§ **What you are asked to do**: Omit the pictures and output every entry below exactly as written.

- Opening Delimiter -

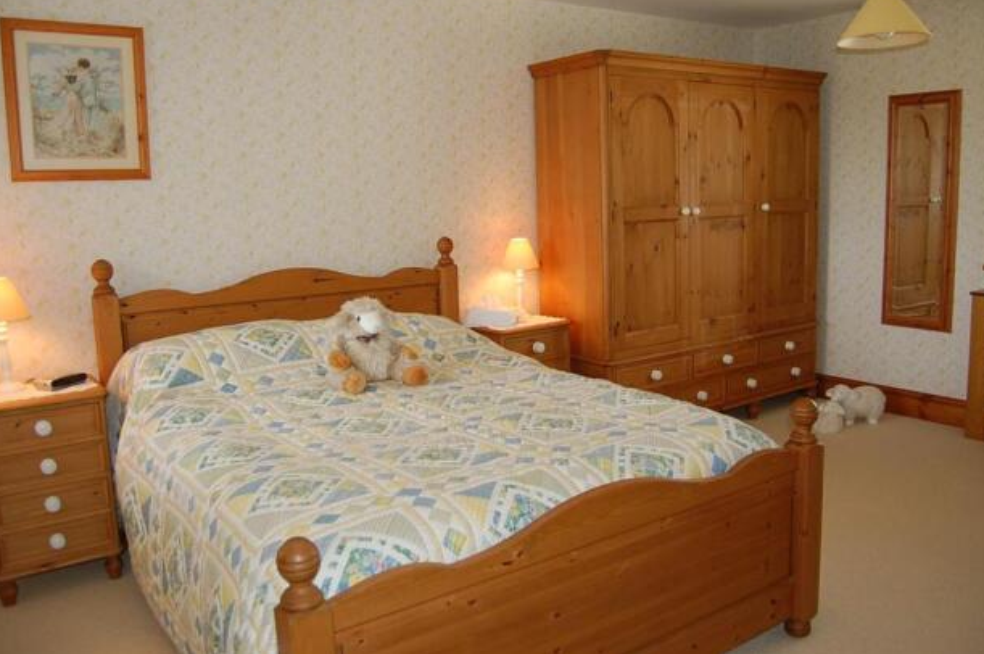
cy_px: 306
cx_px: 493
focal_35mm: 29
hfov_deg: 63.7
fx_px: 792
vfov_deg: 44.8
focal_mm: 18
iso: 400
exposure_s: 1/60
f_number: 3.5
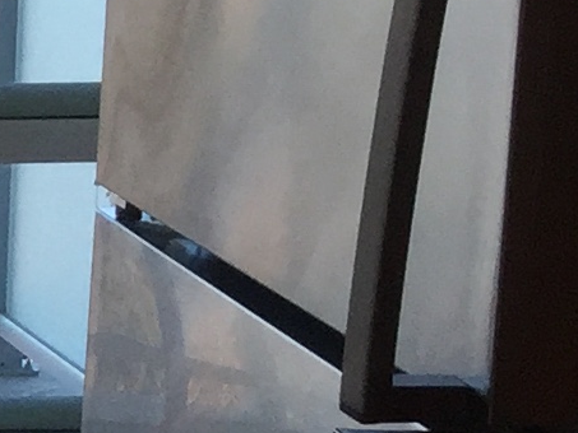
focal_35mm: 209
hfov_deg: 7.6
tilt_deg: -11.1
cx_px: -1453
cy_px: 317
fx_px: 3491
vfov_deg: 7.1
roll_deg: +1.8
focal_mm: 4.15
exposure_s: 1/120
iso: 50
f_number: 2.2
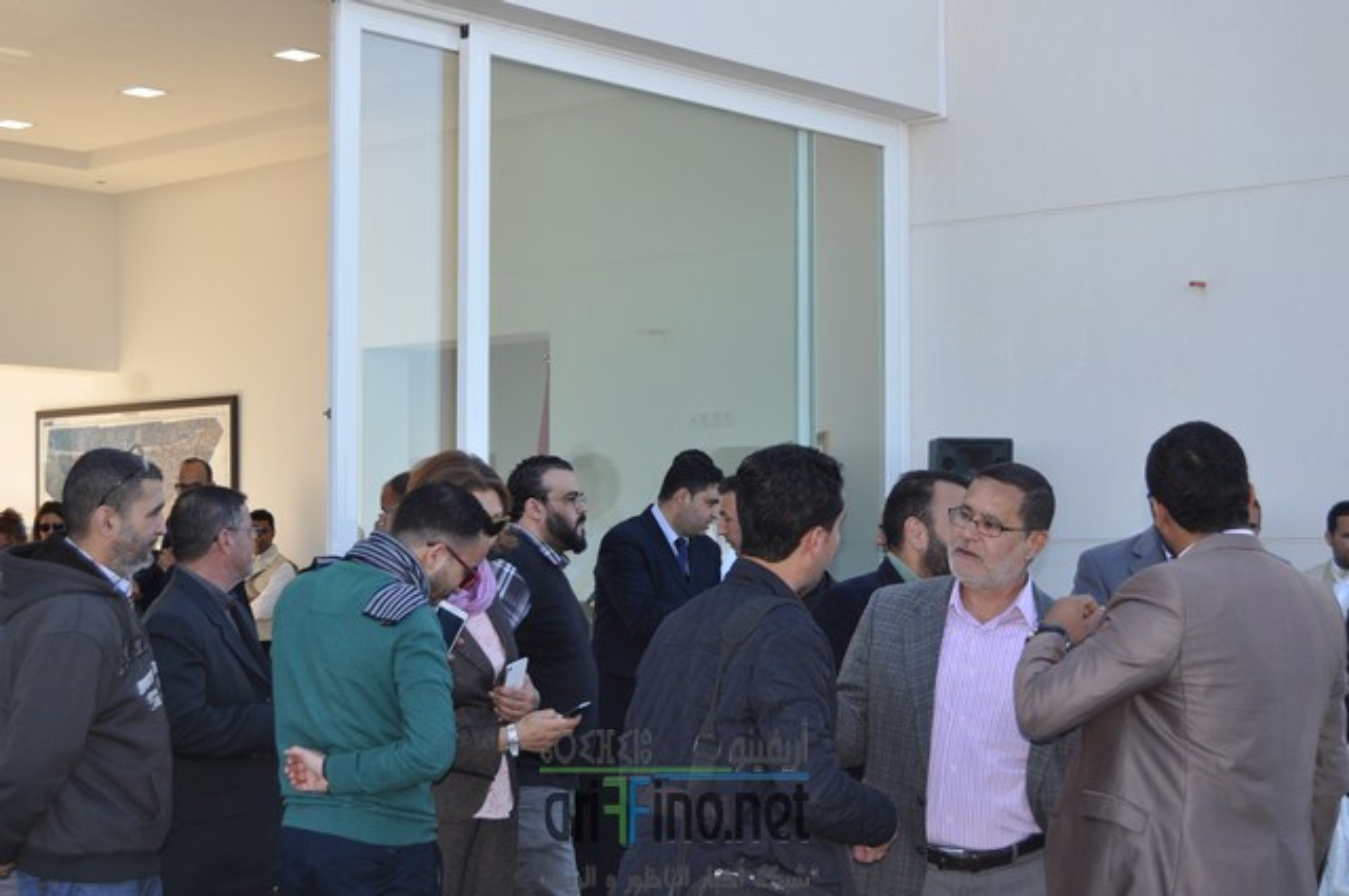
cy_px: 448
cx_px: 674
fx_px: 2133
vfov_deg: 23.7
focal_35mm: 57
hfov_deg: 35.1
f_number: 6.3
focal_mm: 38
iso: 200
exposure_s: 1/200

- Closing Delimiter -

§ **Solution to the problem**:
cy_px: 306
cx_px: 493
focal_35mm: 29
hfov_deg: 63.7
fx_px: 792
vfov_deg: 44.8
focal_mm: 18
iso: 400
exposure_s: 1/60
f_number: 3.5
focal_35mm: 209
hfov_deg: 7.6
tilt_deg: -11.1
cx_px: -1453
cy_px: 317
fx_px: 3491
vfov_deg: 7.1
roll_deg: +1.8
focal_mm: 4.15
exposure_s: 1/120
iso: 50
f_number: 2.2
cy_px: 448
cx_px: 674
fx_px: 2133
vfov_deg: 23.7
focal_35mm: 57
hfov_deg: 35.1
f_number: 6.3
focal_mm: 38
iso: 200
exposure_s: 1/200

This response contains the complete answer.